WORK TASK
Below are the entries; return every line among them that holds the word "wrist".

INPUT DATA
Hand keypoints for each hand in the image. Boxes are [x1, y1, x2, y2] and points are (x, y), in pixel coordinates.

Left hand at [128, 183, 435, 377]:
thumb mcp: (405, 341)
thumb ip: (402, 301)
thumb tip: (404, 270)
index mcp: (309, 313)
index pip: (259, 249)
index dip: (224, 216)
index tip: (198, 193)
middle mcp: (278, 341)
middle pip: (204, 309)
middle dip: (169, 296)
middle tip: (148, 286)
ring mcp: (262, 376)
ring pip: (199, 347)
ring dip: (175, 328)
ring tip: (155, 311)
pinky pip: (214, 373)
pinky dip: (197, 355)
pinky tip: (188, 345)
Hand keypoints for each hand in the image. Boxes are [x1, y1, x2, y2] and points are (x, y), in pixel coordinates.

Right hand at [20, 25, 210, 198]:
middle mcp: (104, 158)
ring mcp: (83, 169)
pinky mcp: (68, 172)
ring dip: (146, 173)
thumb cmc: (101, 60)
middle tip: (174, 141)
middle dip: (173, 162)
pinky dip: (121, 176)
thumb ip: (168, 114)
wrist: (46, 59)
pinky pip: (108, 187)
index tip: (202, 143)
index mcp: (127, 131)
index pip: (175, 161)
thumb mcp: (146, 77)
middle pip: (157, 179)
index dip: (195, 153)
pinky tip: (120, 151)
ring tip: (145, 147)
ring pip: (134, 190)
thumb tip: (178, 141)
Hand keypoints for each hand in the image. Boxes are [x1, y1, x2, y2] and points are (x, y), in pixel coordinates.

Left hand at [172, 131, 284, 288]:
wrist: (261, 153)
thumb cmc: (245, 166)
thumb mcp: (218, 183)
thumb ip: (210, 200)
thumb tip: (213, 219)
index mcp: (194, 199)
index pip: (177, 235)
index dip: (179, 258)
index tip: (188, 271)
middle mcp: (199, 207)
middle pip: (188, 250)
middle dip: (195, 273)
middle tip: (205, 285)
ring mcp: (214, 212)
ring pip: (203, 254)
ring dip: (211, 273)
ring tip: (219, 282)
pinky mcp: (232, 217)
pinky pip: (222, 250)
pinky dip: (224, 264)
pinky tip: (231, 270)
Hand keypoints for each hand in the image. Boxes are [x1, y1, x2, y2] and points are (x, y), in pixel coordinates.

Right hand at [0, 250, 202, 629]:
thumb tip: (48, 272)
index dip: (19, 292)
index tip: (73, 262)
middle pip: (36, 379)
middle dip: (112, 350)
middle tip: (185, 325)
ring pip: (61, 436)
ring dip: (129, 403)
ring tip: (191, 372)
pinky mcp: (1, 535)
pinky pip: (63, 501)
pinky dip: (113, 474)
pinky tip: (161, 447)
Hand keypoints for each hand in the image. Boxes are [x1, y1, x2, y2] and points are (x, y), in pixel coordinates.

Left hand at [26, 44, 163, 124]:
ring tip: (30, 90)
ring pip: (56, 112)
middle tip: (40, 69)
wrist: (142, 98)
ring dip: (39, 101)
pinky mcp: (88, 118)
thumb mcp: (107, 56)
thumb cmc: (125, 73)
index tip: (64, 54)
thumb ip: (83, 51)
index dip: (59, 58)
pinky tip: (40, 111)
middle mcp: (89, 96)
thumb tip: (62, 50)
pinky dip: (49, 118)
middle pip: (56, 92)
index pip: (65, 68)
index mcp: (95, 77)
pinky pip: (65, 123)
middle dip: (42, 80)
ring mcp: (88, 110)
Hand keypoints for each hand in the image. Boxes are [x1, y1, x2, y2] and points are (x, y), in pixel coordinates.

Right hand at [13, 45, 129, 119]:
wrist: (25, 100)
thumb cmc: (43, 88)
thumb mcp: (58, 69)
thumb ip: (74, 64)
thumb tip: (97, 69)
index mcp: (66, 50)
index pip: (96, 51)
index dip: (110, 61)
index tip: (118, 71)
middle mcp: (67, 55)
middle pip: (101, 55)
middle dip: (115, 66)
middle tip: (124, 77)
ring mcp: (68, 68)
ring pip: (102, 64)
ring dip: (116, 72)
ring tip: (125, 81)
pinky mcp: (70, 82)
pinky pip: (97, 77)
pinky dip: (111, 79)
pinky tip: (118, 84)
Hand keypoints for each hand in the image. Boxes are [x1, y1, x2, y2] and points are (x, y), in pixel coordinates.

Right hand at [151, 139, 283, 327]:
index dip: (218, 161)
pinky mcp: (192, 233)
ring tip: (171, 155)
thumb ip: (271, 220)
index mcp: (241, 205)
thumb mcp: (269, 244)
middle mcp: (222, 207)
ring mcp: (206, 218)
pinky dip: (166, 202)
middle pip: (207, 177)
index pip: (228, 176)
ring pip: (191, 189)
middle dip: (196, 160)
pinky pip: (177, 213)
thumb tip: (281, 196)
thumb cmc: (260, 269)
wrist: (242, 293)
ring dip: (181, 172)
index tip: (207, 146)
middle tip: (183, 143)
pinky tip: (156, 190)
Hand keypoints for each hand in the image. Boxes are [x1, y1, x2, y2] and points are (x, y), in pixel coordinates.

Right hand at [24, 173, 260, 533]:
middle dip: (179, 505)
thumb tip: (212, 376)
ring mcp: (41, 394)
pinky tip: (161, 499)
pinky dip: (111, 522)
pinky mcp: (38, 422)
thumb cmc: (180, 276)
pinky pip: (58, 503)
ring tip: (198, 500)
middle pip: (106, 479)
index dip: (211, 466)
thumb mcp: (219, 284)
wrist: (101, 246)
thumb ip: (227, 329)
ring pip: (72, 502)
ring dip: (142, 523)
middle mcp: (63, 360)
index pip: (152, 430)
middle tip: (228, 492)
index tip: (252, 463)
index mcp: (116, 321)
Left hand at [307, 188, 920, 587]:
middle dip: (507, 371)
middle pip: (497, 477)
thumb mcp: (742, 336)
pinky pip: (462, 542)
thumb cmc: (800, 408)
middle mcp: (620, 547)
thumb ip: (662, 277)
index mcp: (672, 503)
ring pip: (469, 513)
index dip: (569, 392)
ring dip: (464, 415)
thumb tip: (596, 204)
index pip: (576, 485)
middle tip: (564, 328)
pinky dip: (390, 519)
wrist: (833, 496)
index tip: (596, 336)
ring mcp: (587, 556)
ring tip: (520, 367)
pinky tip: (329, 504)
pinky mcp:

EXERCISE ANSWER
wrist: (46, 59)
wrist: (261, 153)
wrist: (142, 98)
wrist: (25, 100)
wrist: (242, 293)
wrist: (101, 246)
wrist: (833, 496)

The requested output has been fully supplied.